获取每组分组结果的前n个logging
以下是最简单的例子,尽pipe任何解决scheme都应该能够扩展到n个最需要的结果:
给出如下的表格,包括人员,组别和年龄栏,你将如何得到每个组中的两个最老的人? (组内联系不应该产生更多的结果,但按字母顺序给出前两个)
+ -------- + ------- + ----- + | 人| Group | 年龄| + -------- + ------- + ----- + | Bob | 1 | 32 | | 吉尔| 1 | 34 | | Shawn | 1 | 42 | | 杰克| 2 | 29 | | 保罗| 2 | 36 | | 劳拉| 2 | 39 | + -------- + ------- + ----- +
预期结果集:
+ -------- + ------- + ----- + | Shawn | 1 | 42 | | 吉尔| 1 | 34 | | 劳拉| 2 | 39 | | 保罗| 2 | 36 | + -------- + ------- + ----- +
注意:这个问题是build立在前一个问题上的 – 为每个分组的SQL结果获取最大值的logging – 从每个组获得一个最高行,并从@Bohemian收到一个很好的MySQL特定答案:
select * from (select * from mytable order by `Group`, Age desc, Person) x group by `Group` 会喜欢能够build立这个,虽然我不知道如何。

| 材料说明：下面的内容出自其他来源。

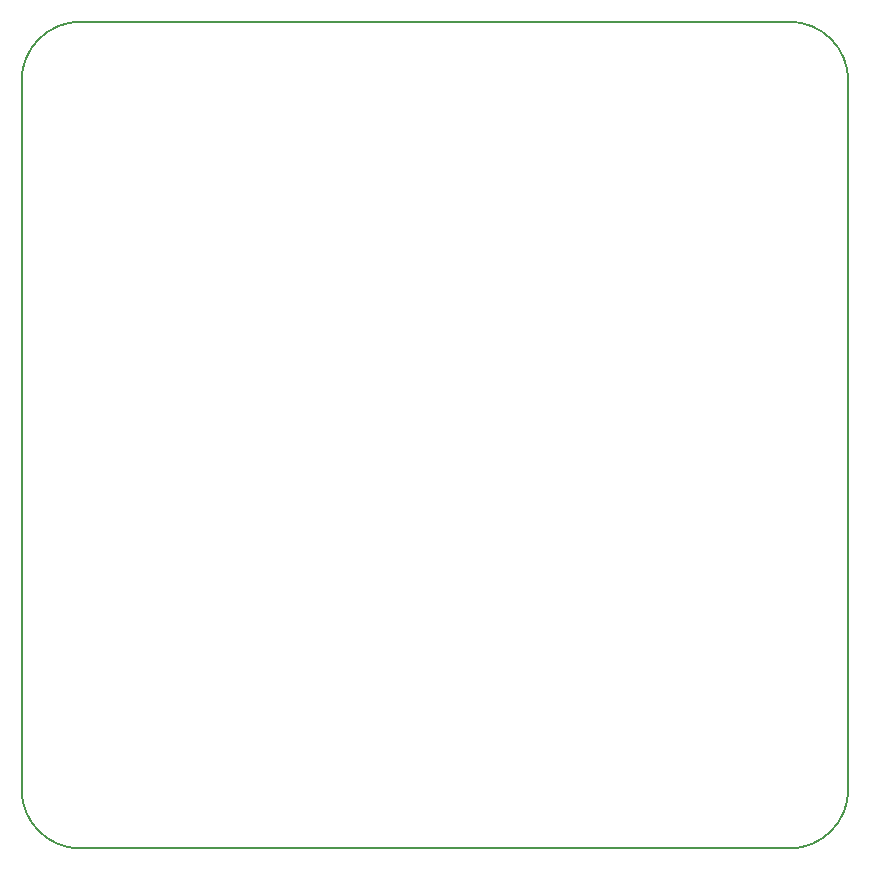
<source format=gko>
G04 DipTrace Beta 2.9.0.1*
G04 TeensyArbotixPro.gko*
%MOIN*%
G04 #@! TF.FileFunction,Profile*
G04 #@! TF.Part,Single*
%ADD11C,0.005512*%
%FSLAX26Y26*%
G04*
G70*
G90*
G75*
G01*
G04 BoardOutline*
%LPD*%
X590850Y394000D2*
D11*
X2953055D1*
G03X3149906Y590850I0J196850D01*
G01*
Y2953055D1*
G03X2953055Y3149906I-196850J0D01*
G01*
X590850D1*
G03X394000Y2953055I0J-196850D01*
G01*
Y590850D1*
G03X590850Y394000I196850J0D01*
G01*
M02*

</source>
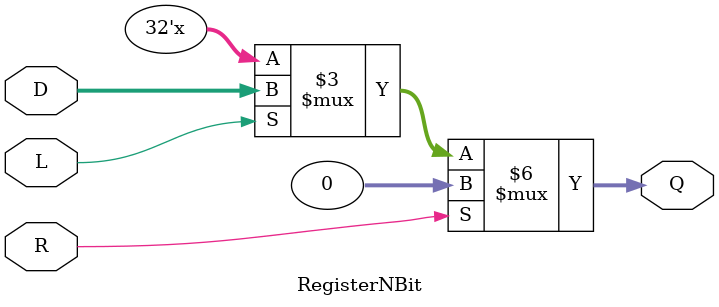
<source format=v>
/* A N bit Register that can specified to
 * any bit width.
 *
 * Author: Bradley Gathers
 * Date: 2/13/2022
*/
module RegisterNBit(Q,D,L,R);
	// I/O and Parameters
	parameter N = 32;
	
	output reg [N-1:0]Q;
	input [N-1:0]D;
	input L;
	input R;
	
	//Synchronous Logic Loop
	always @(*) begin
		if (R) Q <= 0;
		else if (L) Q<= D;
		else Q <= Q;
	end
endmodule
</source>
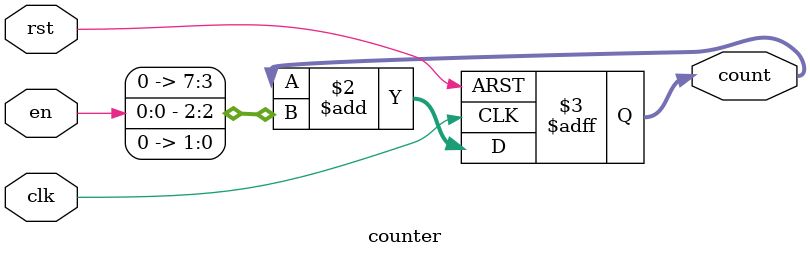
<source format=sv>
module counter #(
    parameter WIDTH = 8
)(
    // interface signals
    input   logic             clk,    // clock
    input   logic             rst,    // reset
    input   logic             en,     // counter enable
    output  logic [WIDTH-1:0] count   // count output
);

always_ff @ (posedge clk, posedge rst)
    if (rst) count <= {WIDTH{1'b0}};
    else count <= count + {{WIDTH-3{1'b0}}, en, {2{1'b0}}};
endmodule
</source>
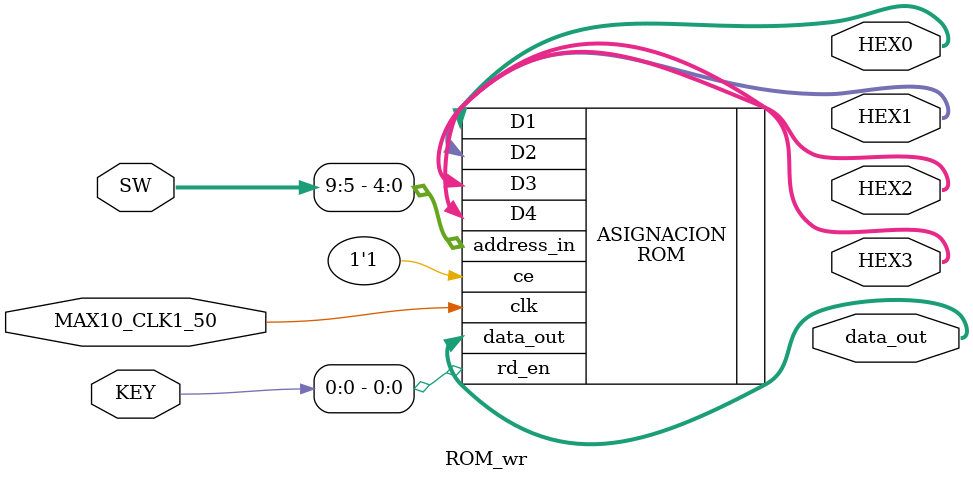
<source format=v>
module ROM_wr #(parameter DATA_WIDTH = 16, ADDRESS_WIDTH = 8)(
	input MAX10_CLK1_50, 
	input [1:0] KEY, 
	input [9:0] SW,
	output [ADDRESS_WIDTH - 1:0] data_out,
	output [0:6] HEX0,
   output [0:6] HEX1,
   output [0:6] HEX2,
   output [0:6] HEX3
);

ROM #(.DATA_WIDTH(16), .ADDRESS_WIDTH(8)) ASIGNACION(
.clk(MAX10_CLK1_50), 
	.ce(1'b1), 
	.rd_en(KEY[0]),
	.address_in(SW[9:5]),
	.data_out(data_out),
	.D1(HEX0),
	.D2(HEX1),
	.D3(HEX2),
	.D4(HEX3) 
);

endmodule
</source>
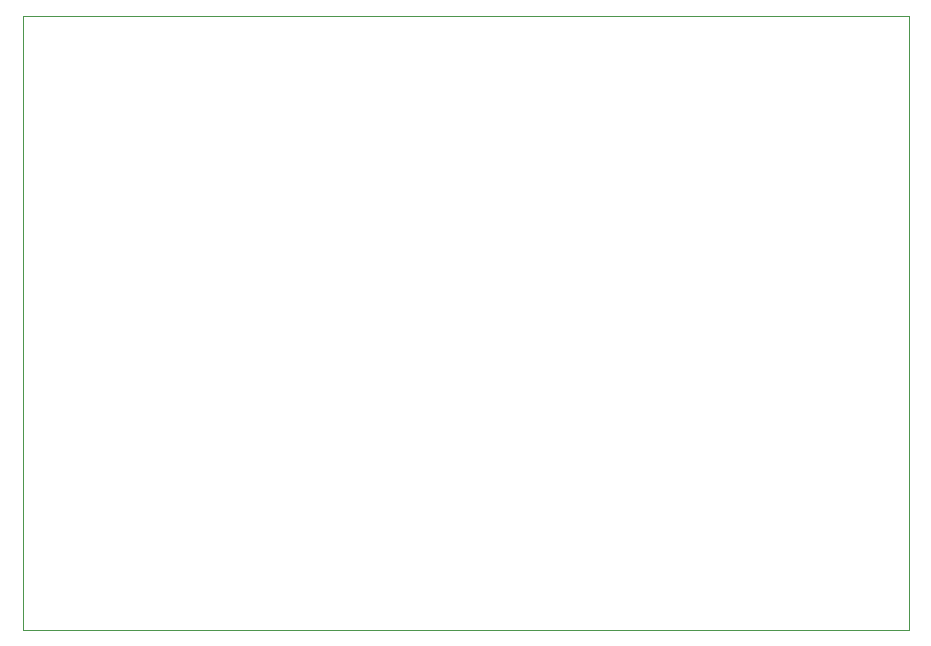
<source format=gm1>
%TF.GenerationSoftware,KiCad,Pcbnew,(6.0.9-0)*%
%TF.CreationDate,2023-01-06T11:38:35+01:00*%
%TF.ProjectId,HumidityLoggerBreakout,48756d69-6469-4747-994c-6f6767657242,rev?*%
%TF.SameCoordinates,Original*%
%TF.FileFunction,Profile,NP*%
%FSLAX46Y46*%
G04 Gerber Fmt 4.6, Leading zero omitted, Abs format (unit mm)*
G04 Created by KiCad (PCBNEW (6.0.9-0)) date 2023-01-06 11:38:35*
%MOMM*%
%LPD*%
G01*
G04 APERTURE LIST*
%TA.AperFunction,Profile*%
%ADD10C,0.100000*%
%TD*%
G04 APERTURE END LIST*
D10*
X90000000Y-50000000D02*
X165000000Y-50000000D01*
X165000000Y-50000000D02*
X165000000Y-102000000D01*
X165000000Y-102000000D02*
X90000000Y-102000000D01*
X90000000Y-102000000D02*
X90000000Y-50000000D01*
M02*

</source>
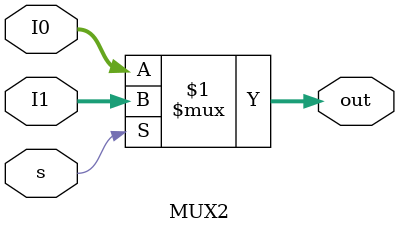
<source format=v>
`ifndef MUX_V
`define MUX_V

module MUX2 #(parameter size = 32)(
    input wire [size-1:0] I0,
    input wire [size-1:0] I1,
    input wire s,
    output wire [size-1:0] out
);
assign out = s?I1:I0;
endmodule

`endif 

</source>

这是使用UNION ALL (请参阅SQL小提琴和演示 )的一种方法。 这适用于两个组,如果您有两个以上的组,那么您需要指定group号并为每个group添加查询:
( select * from mytable where `group` = 1 order by age desc LIMIT 2 ) UNION ALL ( select * from mytable where `group` = 2 order by age desc LIMIT 2 )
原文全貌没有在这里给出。